モンゴルの人々

(Q)モンゴル人とはどんな人たちですか?


(A)作家の司馬遼太郎によれば「奇跡的なほどに欲望少なく生きて」きた民族とあります。なにしろ移動式住居のゲル(フェルトの天幕)は紀元前から変わることなく、さらには紀元前から飲み続けている馬乳酒をいまなお飲んでいるのです。進歩がないと言えばそれまでですが、進歩と引き換えに大事なものをなくしてしまったと喪失感を抱いている日本人から見ると羨ましくもあります。


 土地についての所有欲は信じがたいほど薄いと思います。「なぜ、農耕の民は土地に執着するのか」と彼らにとっては土地に執着する気持ちが奇怪、かつ、不思議で理解できないはずです。それは地平線まで見えるモンゴル草原で馬に乗ってみると分かります。馬上ゆたかに、地上を這いずり回っている農耕民を見下ろすと土地の境界争いなどをしている連中がつくづくバカに見えることでしょう。2003年5月からモンゴルでは土地所有の法律が施行されたそうですが、いまだに個人が土地を所有するという意味が理解できないそうです。私は「土地所有の意味が理解できない」という話を聞いて嬉しくなってしまいました。それが正常なのです。土地を小間切れにして個人のものとする考え方の方が異常なのですから。日本人とそっくりの顔をしていても、そこいらのメンタリティーは正反対です。


 遊牧民は物を貯えません。不必要に多量な什器や衣類を持てば移動の邪魔になるからです。代々このような生活をしてきたので、物を欲しがる心が削ぎ落とされたのでしょう。日本人の家屋の中は物であふれかえっていますが、不必要な物を持たないという生活態度は見習うと良いと思います。そのためには毎年、引っ越しすることです。そうすれば自然と不必要な物は持たなくなります。分不相応な大きな家を所有すると不必要な物であふれかえるゴミ貯めの家になるだけです。モンゴル人のようにシンプルにならないといけません。
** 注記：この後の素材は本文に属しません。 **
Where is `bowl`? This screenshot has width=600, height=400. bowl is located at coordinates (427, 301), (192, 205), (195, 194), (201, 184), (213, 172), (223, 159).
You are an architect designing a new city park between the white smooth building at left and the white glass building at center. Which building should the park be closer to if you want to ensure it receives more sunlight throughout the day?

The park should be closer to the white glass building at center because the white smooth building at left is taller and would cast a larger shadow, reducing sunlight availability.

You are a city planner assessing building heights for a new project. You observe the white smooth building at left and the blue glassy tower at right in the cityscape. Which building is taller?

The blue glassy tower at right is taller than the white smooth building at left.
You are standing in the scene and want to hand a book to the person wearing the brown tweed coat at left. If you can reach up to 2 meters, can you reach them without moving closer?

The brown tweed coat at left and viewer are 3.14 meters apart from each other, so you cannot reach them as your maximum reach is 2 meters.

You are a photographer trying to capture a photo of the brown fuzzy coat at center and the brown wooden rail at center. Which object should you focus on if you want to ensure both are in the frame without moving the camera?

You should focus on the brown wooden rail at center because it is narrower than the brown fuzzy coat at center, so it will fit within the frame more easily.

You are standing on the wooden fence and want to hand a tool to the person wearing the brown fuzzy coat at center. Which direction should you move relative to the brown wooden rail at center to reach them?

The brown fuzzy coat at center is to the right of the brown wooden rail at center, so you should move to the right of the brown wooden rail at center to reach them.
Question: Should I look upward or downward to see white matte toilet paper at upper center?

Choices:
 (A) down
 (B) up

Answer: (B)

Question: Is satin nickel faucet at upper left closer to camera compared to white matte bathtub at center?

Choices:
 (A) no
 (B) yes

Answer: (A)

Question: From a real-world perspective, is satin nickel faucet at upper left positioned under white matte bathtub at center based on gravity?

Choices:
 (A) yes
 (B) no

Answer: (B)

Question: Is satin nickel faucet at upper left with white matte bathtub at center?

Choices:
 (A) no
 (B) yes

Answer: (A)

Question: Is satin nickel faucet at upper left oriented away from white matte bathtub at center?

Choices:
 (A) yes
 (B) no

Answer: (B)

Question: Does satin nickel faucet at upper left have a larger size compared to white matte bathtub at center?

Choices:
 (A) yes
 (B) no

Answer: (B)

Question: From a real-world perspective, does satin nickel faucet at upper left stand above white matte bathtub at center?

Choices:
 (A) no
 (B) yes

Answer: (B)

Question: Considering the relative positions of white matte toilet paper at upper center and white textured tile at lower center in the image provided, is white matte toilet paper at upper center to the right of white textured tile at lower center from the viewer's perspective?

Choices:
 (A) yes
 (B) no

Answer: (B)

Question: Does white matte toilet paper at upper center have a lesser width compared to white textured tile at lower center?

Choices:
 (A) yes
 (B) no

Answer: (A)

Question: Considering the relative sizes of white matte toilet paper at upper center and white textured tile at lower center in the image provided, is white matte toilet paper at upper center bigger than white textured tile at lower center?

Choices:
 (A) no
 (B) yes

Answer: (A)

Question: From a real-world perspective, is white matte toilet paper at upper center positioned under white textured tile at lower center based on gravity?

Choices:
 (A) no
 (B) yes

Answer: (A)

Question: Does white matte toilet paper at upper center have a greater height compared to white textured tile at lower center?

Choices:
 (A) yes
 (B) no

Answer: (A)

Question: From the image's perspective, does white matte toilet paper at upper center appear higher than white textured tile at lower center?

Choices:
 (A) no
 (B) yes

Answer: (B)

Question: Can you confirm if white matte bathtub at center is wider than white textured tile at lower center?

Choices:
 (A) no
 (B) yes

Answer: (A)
 さらにモンゴルの人たちは開放的で客好きです。外出中もゲルに鍵をかけることはありません。それどころか、いつ客人が入ってきても食事ができるように、お客用の馬乳酒やチーズが準備されているのです。


 それと印象的だったのはモンゴルの子供たちのはち切れそうな笑顔です。モンゴルの子供たちの豊かな表情に接すると日本の子供たちの表情の乏しさは不気味ですらあります。これは昨年、インドでも感じたことです。目をそむけたくなるような貧乏な家庭の子供たちでもその表情は日本の子供たちよりはるかに豊かです。